Vivisection is the use of live animals in scientific experiments. The term comes from the Latin word vivus which means alive and the English word section meaning to cut. This method of study was common practice for centuries as a way for scientists to learn about the physiology of animals, and to use that information to understand structure and function in the human body.
History of Vivisection
The earliest records of vivisection come from the Romans and date from around 500 BCE. The early Greeks considered animals a less important form of life, which justified experimenting on them. The 17th century French scientist and mathematician René Descartes was famous for his experimental work on animals. He claimed that vivisection was not morally wrong because animals did not have souls and, therefore, could not think or feel pain. Doctors and other researchers regularly used goats, cows and sheep in experimental studies at the beginning of the 19th century. Some famous scientists of the era who used animals in their experiments were Louis Pasteur, Ivan Pavlov and Claude Bernard.
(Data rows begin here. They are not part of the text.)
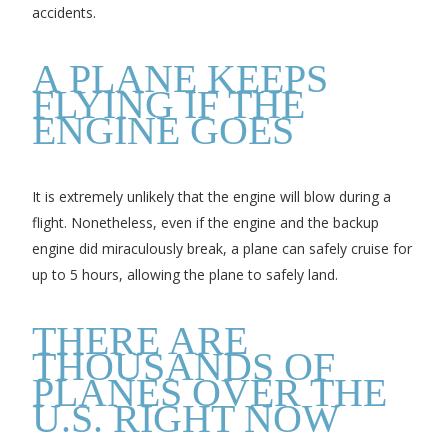
accidents.
A PLANE KEEPS
FLYING IF THE
ENGINE GOES
It is extremely unlikely that the engine will blow during a
flight. Nonetheless, even if the engine and the backup
engine did miraculously break, a plane can safely cruise for
up to 5 hours, allowing the plane to safely land.
THERE ARE
THOUSANDS OF
PLANES OVER THE
U.S. RIGHT NOW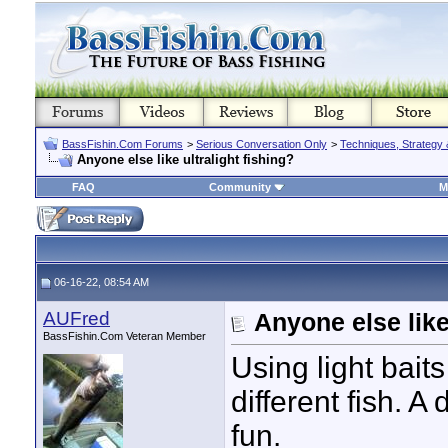
BassFishin.Com Forums
>
Serious Conversation Only
>
Techniques, Strategy 
Anyone else like ultralight fishing?
FAQ
Community
M
06-16-22, 08:54 AM
AUFred
Anyone else like
BassFishin.Com Veteran Member
Using light baits
different fish. A
fun.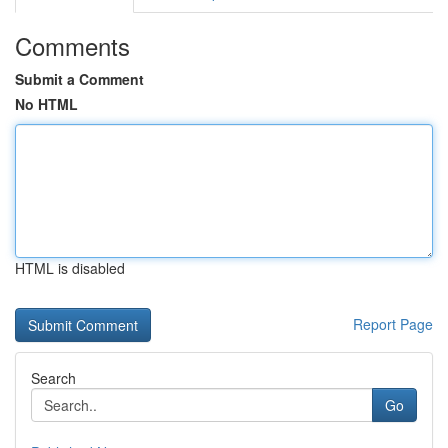
Comments
Submit a Comment
No HTML
HTML is disabled
Report Page
Search
Go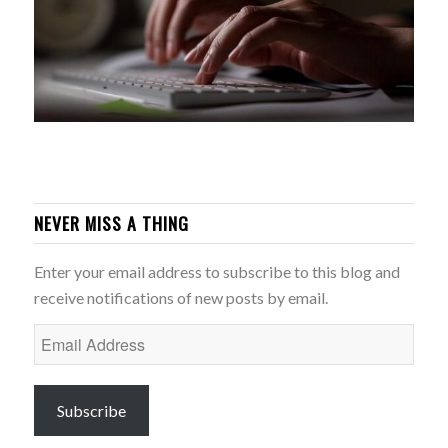
NEVER MISS A THING
Enter your email address to subscribe to this blog and
receive notifications of new posts by email.
Email
Address
Subscribe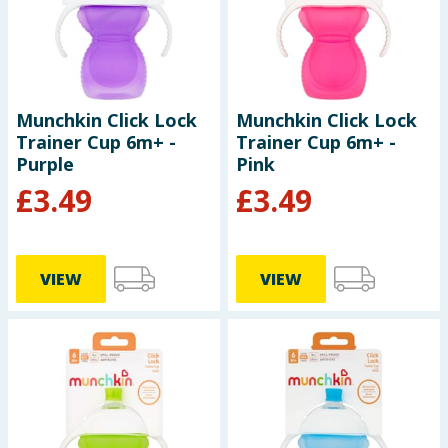
Summer Essentials
Seasonal & Events
Munchkin Click Lock
Munchkin Click Lock
Garden & Outdoor
Trainer Cup 6m+ -
Trainer Cup 6m+ -
Purple
Pink
Health, Beauty & Fitness
£
3.49
£
3.49
Home & Electrical
Toys & Games
VIEW
VIEW
Arts, Crafts & Stationery
Pets
Travel & Leisure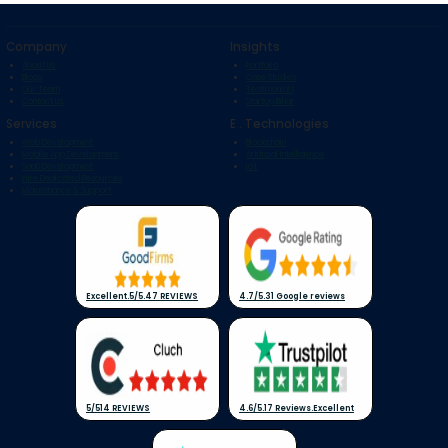
Company
Insights
About Us
Portfolio
Blogs
Case Studies
Our Team
Testimonials
Contact Us
Startup Bihar
Services
E . Technologies
Web Development
Blockchain
Mobile App Development
Artificial Intelligence
SaaS Development
IoT
Hire Dedicated Resources
Maintenance & Support
Excellent
.
5/5
.
47 REVIEWS
4.7/5
.
31 Google reviews
5/5
14 REVIEWS
4.6/5
.
17 Reviews
.
Excellent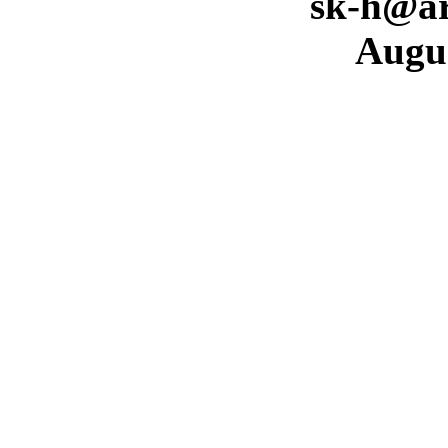
sk-h@ar
Augus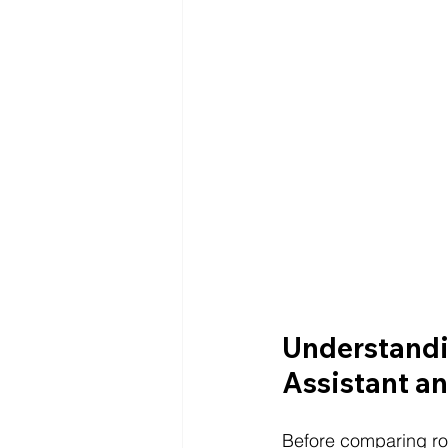
Understandi
Assistant an
Before comparing role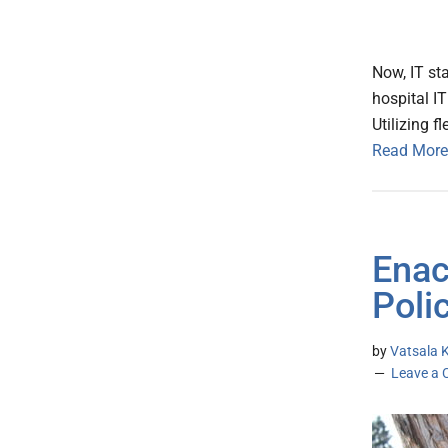
Now, IT st
hospital IT
Utilizing fl
Read More
Enac
Poli
by
Vatsala K
Leave a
By the mid-20th century, the use of experimental animals grew in frequency and in the number of species used. Dogs, cats, mice, rats and monkeys were used, not only for medical and biological research, but also for the training of veterinarians and doctors. It was also at this time that animals started being used to help develop new drugs (penicillin) and vaccines (polio vaccine) and to test the safety of cosmetic products. The antivivisection movement, more commonly called the animal rights movement, began in the late 20th century and gained momentum in the mid-1970s. Recently, a 30-year effort led by the Physicians Committee for Responsible Medicine resulted in the end of animals being used in medical school training in the United States and Canada.
Alternatives to Vivisection
There are three strategies used as alternatives to animal testing. They are known as the 3Rs: reduce, refine and replace. Alternative test methods reduce the number of animals used for testing, while still fulfilling the requirements of a study. A test method can be refined so that it improves the well-being of the animal during the study, or reduces pain and distress. Finally, computer models or in vitro methods, such as cell culture and tissue culture, can replace higher animals (like mammals and vertebrates) in experimental studies. Alternative organisms such as bacteria, fungi, and fruit flies are substituted for higher animals in genetics, molecular biology, neurology, and metabolism studies.
The image above shows the fruit fly Drosophila melanogaster, used as an alternative organism in genetics and neurology research.